今回は、お葬式の「司会」について少しお話ししてみようと思います。
実はこの司会というお仕事、32年やっていても本当に奥が深いなぁと感じる部分なんです。
昔はカセットテープで猛特訓していました
今はベテランなんて呼ばれますが、新人の頃はもうボロボロでした(笑)。
自分のセリフを言うだけで精一杯。周りを見る余裕なんてこれっぽっちもなくて、終わった後はいつも先輩にフォローされて「あぁ、またダメだった……」と反省ばかり。
当時は、大きな式になるとプロの司会者さんにお願いすることがあったのですが、やっぱりプロは声の出し方からスピードまで全然違うんです。
「少しでも盗みたい!」と思って、カセットテープに録音しては、通勤の車の中で何度も何度も聴いて練習していました。
あの頃の私は、本当に必死だったなぁと思い出します。
「泣かせる演出」って、どうなんでしょう?
そんな修行時代を経て、今の私が行き着いた答え。 それは、「司会者は、あくまで裏方に徹するべきだ」ということです。

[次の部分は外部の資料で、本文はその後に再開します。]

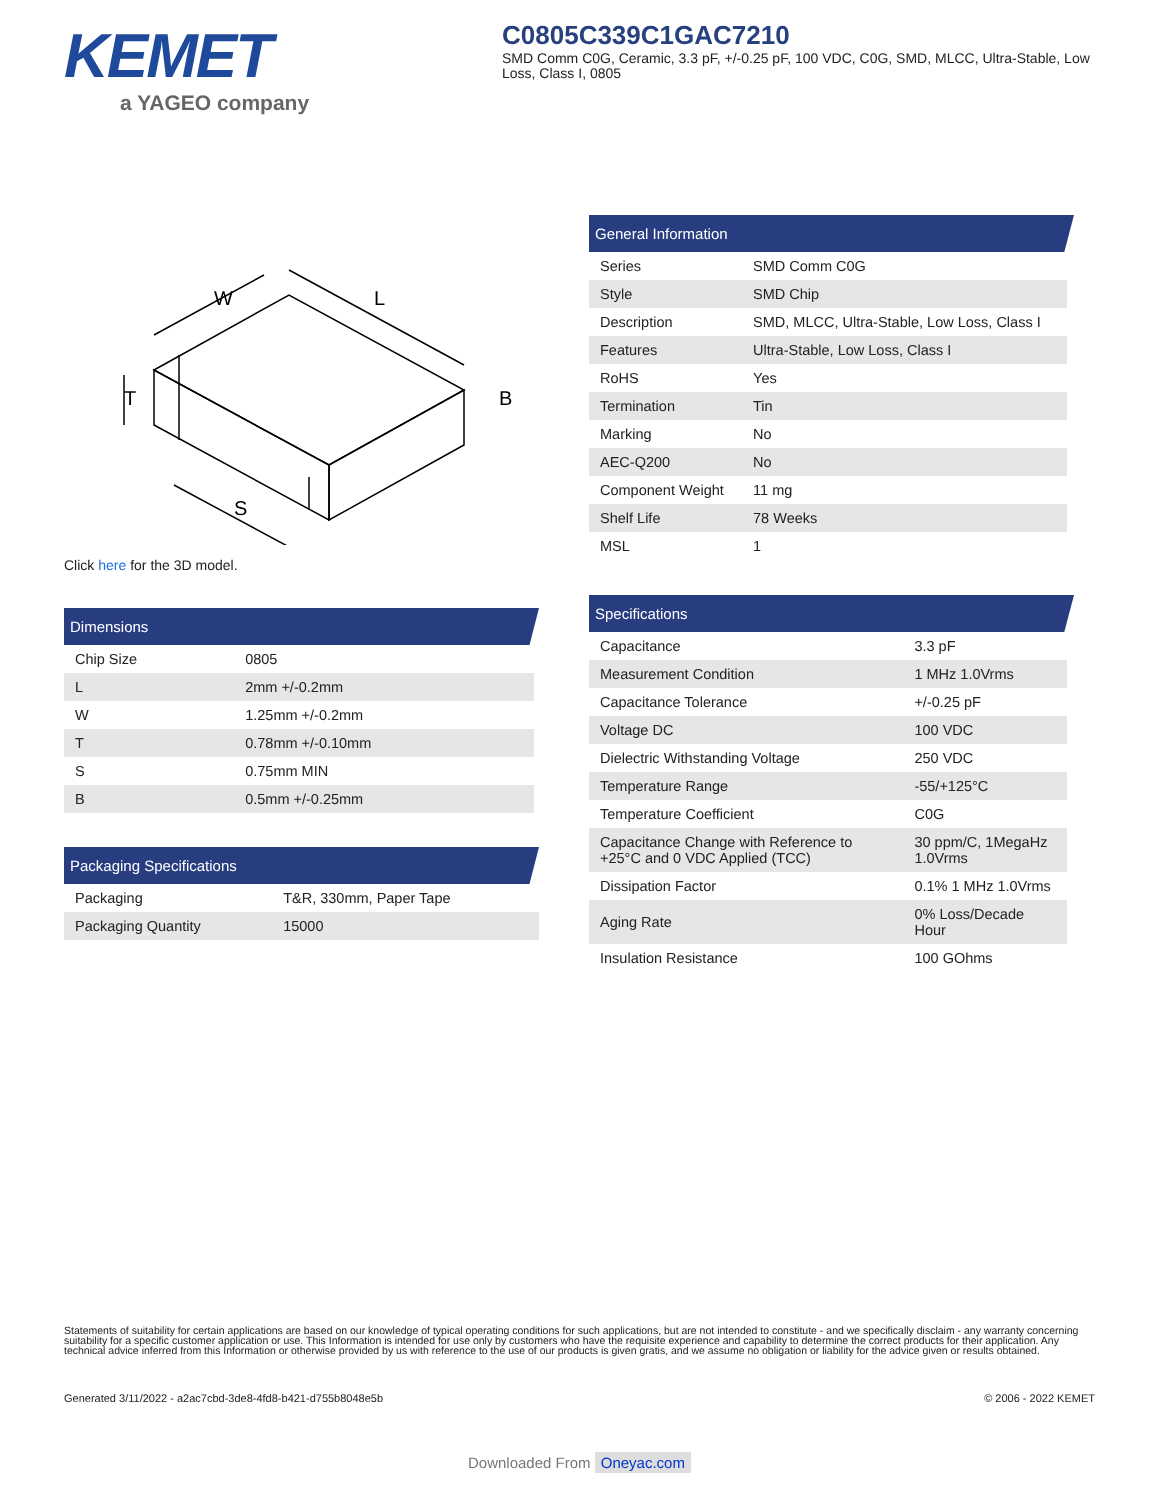KEMET
a YAGEO company
C0805C339C1GAC7210
SMD Comm C0G, Ceramic, 3.3 pF, +/-0.25 pF, 100 VDC, C0G, SMD, MLCC, Ultra-Stable, Low Loss, Class I, 0805
W
L
T
B
S
Click here for the 3D model.
Dimensions
| Chip Size | 0805 |
| L | 2mm +/-0.2mm |
| W | 1.25mm +/-0.2mm |
| T | 0.78mm +/-0.10mm |
| S | 0.75mm MIN |
| B | 0.5mm +/-0.25mm |
Packaging Specifications
| Packaging | T&R, 330mm, Paper Tape |
| Packaging Quantity | 15000 |
General Information
| Series | SMD Comm C0G |
| Style | SMD Chip |
| Description | SMD, MLCC, Ultra-Stable, Low Loss, Class I |
| Features | Ultra-Stable, Low Loss, Class I |
| RoHS | Yes |
| Termination | Tin |
| Marking | No |
| AEC-Q200 | No |
| Component Weight | 11 mg |
| Shelf Life | 78 Weeks |
| MSL | 1 |
Specifications
| Capacitance | 3.3 pF |
| Measurement Condition | 1 MHz 1.0Vrms |
| Capacitance Tolerance | +/-0.25 pF |
| Voltage DC | 100 VDC |
| Dielectric Withstanding Voltage | 250 VDC |
| Temperature Range | -55/+125°C |
| Temperature Coefficient | C0G |
| Capacitance Change with Reference to +25°C and 0 VDC Applied (TCC) | 30 ppm/C, 1MegaHz 1.0Vrms |
| Dissipation Factor | 0.1% 1 MHz 1.0Vrms |
| Aging Rate | 0% Loss/Decade Hour |
| Insulation Resistance | 100 GOhms |
Statements of suitability for certain applications are based on our knowledge of typical operating conditions for such applications, but are not intended to constitute - and we specifically disclaim - any warranty concerning suitability for a specific customer application or use. This Information is intended for use only by customers who have the requisite experience and capability to determine the correct products for their application. Any technical advice inferred from this Information or otherwise provided by us with reference to the use of our products is given gratis, and we assume no obligation or liability for the advice given or results obtained.
Generated 3/11/2022 - a2ac7cbd-3de8-4fd8-b421-d755b8048e5b © 2006 - 2022 KEMET
Downloaded From Oneyac.com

たまに、司会の方がわざと悲しい言葉を並べて、参列者を泣かせようとする場面を見かけますよね。
でも私は、あれってどうなのかなぁ……とずっと思っているんです。
以前、葬儀に参列したときのこと。
スタッフの皆さんはすごく丁寧だったのですが、司会の方がなんだか自分に酔っているというか、無理に泣かせようとする演出がすごくて……。
帰り道に妻と「あの司会、ちょっとやりすぎだったよね」と、なんだかモヤモヤした気持ちになってしまったんです。
「感動」よりも、まずは「安心」を。
もちろん、そういう演出が好きな方もいらっしゃるとは思います。
でも、私は「お葬式の主役は、あくまで故人様とご家族」だと思っています。
現場の司会者は、実はいろんなところに目を配っています。
「お寺様は今どう動かれているかな?」「参列者の方で困っている人はいないかな?」 そんな風に、式がスムーズに進むように全神経を集中させていたら、正直、凝った演出をして自分をよく見せようなんて余裕、ないはずなんです(笑)。
私は「裏方」でいたい
ちょっと言いすぎちゃったかもしれませんが、これが私の本音です。
笑って送り出したいご家族もいれば、静かに過ごしたいご家族もいます。
そんな皆さんの想いを邪魔せず、空気のように自然に、でもしっかりと式を支える。 そんな「裏方」のお仕事に徹することが、一番ご家族の力になれるんじゃないかな、と考えています。
「感動させる葬儀社」もいいけれど、私はこれからも、ご家族が安心して最後のお別れができるような、そんな「安心できる裏方」であり続けたいと思います。
今日はちょっと真面目な話になっちゃいました!
それでは、また次回のブログでお会いしましょう。